Parental advice literature is chock full of guidance about how to deal with temper tantrums.
Don’t give in to the demand. Let the episode play out. Keep the kid safe and simply let the storm pass – walk away and ignore the behavior when possible.
This assumes you’re dealing with a typical tantrum. The kind where the child cries and screams, sits or lies on the floor, maybe rolls around for effect, but essentially stays in one place. Spend more than twenty minutes at Target on a Sunday afternoon and you’ll see at least one excellent example.
I’ve never seen Ben do anything even close to this. Ben’s tantrums are unique enough that the normal parental guidance doesn’t really even make sense.

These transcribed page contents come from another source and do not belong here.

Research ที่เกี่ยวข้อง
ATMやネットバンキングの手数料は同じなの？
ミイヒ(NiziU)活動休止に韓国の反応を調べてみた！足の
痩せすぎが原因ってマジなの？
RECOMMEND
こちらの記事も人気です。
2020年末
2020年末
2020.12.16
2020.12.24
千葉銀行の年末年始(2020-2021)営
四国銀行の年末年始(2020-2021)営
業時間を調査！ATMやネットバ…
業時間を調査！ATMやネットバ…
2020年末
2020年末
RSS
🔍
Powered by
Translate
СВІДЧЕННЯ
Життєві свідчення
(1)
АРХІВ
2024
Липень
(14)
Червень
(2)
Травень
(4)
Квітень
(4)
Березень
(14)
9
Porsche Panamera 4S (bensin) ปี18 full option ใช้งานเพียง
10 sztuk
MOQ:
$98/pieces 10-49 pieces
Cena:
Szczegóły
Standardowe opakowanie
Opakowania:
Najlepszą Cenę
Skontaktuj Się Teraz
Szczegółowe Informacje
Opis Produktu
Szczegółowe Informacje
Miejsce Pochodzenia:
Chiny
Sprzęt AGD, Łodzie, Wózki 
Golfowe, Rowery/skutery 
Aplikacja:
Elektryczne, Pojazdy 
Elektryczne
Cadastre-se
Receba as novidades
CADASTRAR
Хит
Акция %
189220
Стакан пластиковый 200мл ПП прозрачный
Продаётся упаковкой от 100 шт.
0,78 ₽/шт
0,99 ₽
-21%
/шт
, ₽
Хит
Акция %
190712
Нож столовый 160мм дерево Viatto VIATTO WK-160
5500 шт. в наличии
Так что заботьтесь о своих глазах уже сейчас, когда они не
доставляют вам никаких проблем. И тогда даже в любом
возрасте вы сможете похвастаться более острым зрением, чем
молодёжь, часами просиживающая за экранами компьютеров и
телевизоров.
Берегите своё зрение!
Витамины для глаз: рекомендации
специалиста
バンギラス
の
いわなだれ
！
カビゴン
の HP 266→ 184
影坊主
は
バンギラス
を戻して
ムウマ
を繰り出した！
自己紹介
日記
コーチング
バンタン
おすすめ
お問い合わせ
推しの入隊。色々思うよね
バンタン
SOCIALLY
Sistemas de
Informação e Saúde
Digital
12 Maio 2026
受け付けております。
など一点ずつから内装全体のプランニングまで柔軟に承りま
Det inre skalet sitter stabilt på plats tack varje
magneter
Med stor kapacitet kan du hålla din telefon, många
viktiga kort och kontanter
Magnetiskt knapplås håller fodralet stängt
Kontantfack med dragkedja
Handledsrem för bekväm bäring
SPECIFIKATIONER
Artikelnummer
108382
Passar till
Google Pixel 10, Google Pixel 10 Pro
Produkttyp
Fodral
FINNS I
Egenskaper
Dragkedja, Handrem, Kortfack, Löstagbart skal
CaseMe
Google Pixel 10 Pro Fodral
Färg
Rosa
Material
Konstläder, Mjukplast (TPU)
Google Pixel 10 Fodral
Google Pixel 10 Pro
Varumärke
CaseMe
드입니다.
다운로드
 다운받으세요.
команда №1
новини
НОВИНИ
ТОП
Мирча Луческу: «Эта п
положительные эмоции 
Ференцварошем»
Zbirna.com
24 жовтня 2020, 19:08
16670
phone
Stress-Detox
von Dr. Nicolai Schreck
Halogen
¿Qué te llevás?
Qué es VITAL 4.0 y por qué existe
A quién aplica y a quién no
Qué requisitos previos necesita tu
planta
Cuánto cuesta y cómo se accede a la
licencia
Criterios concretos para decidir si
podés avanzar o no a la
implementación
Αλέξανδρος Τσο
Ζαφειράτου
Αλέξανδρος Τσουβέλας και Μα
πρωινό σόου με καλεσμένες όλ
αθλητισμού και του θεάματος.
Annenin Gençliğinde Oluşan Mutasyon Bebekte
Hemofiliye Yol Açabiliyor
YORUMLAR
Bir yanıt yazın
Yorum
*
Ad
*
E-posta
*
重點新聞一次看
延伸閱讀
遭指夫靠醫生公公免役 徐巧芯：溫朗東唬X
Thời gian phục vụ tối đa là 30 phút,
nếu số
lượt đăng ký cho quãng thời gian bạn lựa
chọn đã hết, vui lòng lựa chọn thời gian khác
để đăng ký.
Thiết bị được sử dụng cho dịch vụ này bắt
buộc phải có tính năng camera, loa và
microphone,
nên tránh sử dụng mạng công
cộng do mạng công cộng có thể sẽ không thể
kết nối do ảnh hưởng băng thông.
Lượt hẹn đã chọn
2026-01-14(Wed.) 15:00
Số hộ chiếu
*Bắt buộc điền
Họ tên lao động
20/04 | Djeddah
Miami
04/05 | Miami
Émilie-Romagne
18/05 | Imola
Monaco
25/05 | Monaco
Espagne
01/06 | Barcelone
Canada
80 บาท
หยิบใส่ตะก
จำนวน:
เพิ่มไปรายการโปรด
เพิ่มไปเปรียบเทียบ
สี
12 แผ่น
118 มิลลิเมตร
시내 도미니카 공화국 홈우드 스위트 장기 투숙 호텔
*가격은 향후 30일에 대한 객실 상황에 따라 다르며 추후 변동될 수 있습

Chris came up with a fitting way to describe Ben’s tantrums when he coined the term, “the robot rampage.”
A robot rampage is usually triggered by frustration and loss of control: the DVD we’re watching skips or freezes, something goes awry with the train track, we set a limit on something Ben is doing.
The episodes start off with an immediate, reflexive action. He grabs, throws, pushes or hits what ever or who ever is in front of him. Emotion triggers his muscles to react, bypassing cognition entirely. This is the lizard brain at work.
Unlike a lot of children who start to cry at this point, Ben rarely cries during the robot rampage. (Hence the term “robot.”) He often shows surprisingly little emotion except for what I would describe as focused determination combined with controlled panic.
After the initial burst, Ben will, for example, walk – not run - over to something else in the room and throw it, or knock something off a table. A stern reprimand this point tends to throw gasoline on the fire, often causing him to escalate and become more aggressive.
So we just hold him and try to calm him down.
It's hard to know when the worst is over. We've seen him appear calm and have let him out of our grasp, only to have him walk into the next room and attempt to pull a bookshelf down on himself, or throw himself on the pavement of a parking lot, or scratch the face of a playmate.
This strikes me as totally different than what people refer to as children “acting out.” Acting out implies the child is aware of being watched and is performing – in order to get a reaction or make something happen.
Ben’s rampages are indeed some kind of communicative act, but they are not manipulative the way that a typical toddler tantrum is designed to say: “I hate you and you are making my life miserable with your rules and limits.” Ben’s robot rampages seem to be saying, “Help me. I don’t know what else to do.”
Often, the look in his face when I've picked him up to restrain him is one of fear and surprise rather than anger, as if he's saying, "Holy crap. What just happened?"
As his language has been developing, we are noticing that the rampages have become a bit less robotic in nature. He’s more likely to tell us what he’s upset about before he starts to react physically (i.e. “Oh, no! The sticker book is RIPPED!) and it’s easier to engage him in the midst of things, to redirect him. He is a little more whiny, a little more expressive, a little more like a typical kid who’s having trouble.
We often will encourage him to cry since it seems to help release him from the tension of being stuck in frustration. “You have a mad feeling stuck in your body right now.” I’ve started to tell him. “Crying helps get the mad feeling out of your body.”
Most parenting advice urges not to “give in” to the tantrum because you are teaching the child that this is an effective way to get what he or she wants.
But what this approach assumes is that the child is able to learn in these moments. I don’t believe that Ben is receptive to learning when he is in these anxiety-driven rampages. This is not a teachable moment.
That’s why we’ve taken to treating tantrums like panic attacks rather than misbehavior. You do not punish a person who is having a panic attack – you try to help them change the state they are in, from anxious to more calm, which is exactly what we do with Ben.
So, if holding a child and comforting him is giving in, then by the typical standard, I’m not going to win any mother-of-the-year awards.
The panic attack metaphor guides a lot of what we do to try to help Ben through difficult times. It certainly isn’t always successful, but, it’s the best we’ve got – especially when we’ve got a rampaging robot on our hands.